WASHINGTON — The White House has beefed up its legal team. Its political team is ready to distract and disparage. And President Donald Trump is venting against Democratic prying.
Trump's plan for responding to the multiplying congressional probes into his campaign, White House and personal affairs is coming into focus as newly empowered Democrats intensify their efforts. Deploying a mix of legal legwork and political posturing, the administration is trying to minimize its exposure while casting the president as the victim of overzealous partisans.
"It's a disgrace, it's a disgrace for our country," Trump said at the White House on Tuesday as he accused Democrats of "presidential harassment."
Typically used to setting the national or global agenda, presidents are by definition on their back foot when they come under investigation. And the latest fusillade of requests for information has the Trump White House, already increasingly focused on the twin challenges of dealing with the probes and the 2020 election, in a reactive position.
Trump's response points to his increasing frustration with Congress and his intention to seize on the investigations as evidence that he is under siege in Washington.
While Trump is far from the first president to bristle at Capitol Hill oversight, his enthusiastic embrace of political victimhood is still novel — and stands to serve as a key part of his re-election argument. Trump has made railing against the so-called "witch hunt" against him a staple of his rallies and speeches, revving up crowds by mocking his investigators and news coverage of their proceedings.
That attitude was emphasized Tuesday by Trump's son Eric, who was among the 81 people and organizations that the House Judiciary Committee has contacted seeking documents as part of a probe into possible obstruction of justice, corruption and abuse of power. Calling Congress "incompetent," Eric Trump told Fox News Radio "we're going to fight the hell out of it. And we'll fight where we need and we'll cooperate where we need, but the desperation shows."

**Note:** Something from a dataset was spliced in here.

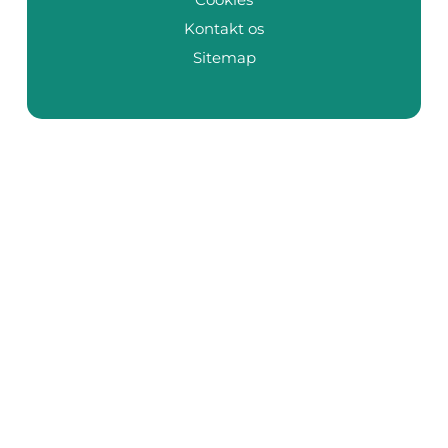
Kontakt os
Sitemap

Aware that the shift to divided government would usher in an onslaught of investigations, the White House began making defensive moves late last year. Seeking to be ready for the Democratic-led House, more than a dozen lawyers were added to the White House Counsel's Office and a seasoned attorney was added to the communications team to handle questions related to the probes.
After Democrats took the House last November, Trump declared that they had to choose between investigating him and earning White House cooperation on matters of bipartisan concern like health care and infrastructure. Trump assessed publicly Tuesday that Democrats had made their choice, saying, "So the campaign begins."
His aides had already made that determination, with press secretary Sarah Sanders issuing an acerbic statement late Monday calling the Judiciary Committee probe a "disgraceful and abusive investigation." Trump's campaign spokeswoman, Kayleigh McEnany, accused Democrats of stopping "at nothing, including destroying the lives and reputations of many innocent Americans who only have sought to serve their country honorably, but who hold different political views than their own."
White House officials described their plan for addressing the mounting requests as multi-layered. Lawyers in the counsel's office plan to be cooperative, but are unlikely to provide Democrats with the vast array of documents they're looking for. In particular, they intend to be deeply protective of executive power and privilege — a defense used by previous administrations against probing lawmakers with varying degrees of success.
Trump said President Barack Obama "didn't give one letter" when his administration came under congressional investigation. But Obama spokesman Eric Shultz tweeted that the Obama White House produced hundreds of thousands of documents for various congressional inquiries.
Meanwhile, others in the White House and the president's orbit are preparing to do what they can to bring the fight to Democrats, preparing dossiers about Obama's invocation of executive privilege when House Republicans investigated his administration. And all acknowledge there is no chance that Trump will stop commenting and criticizing the investigations.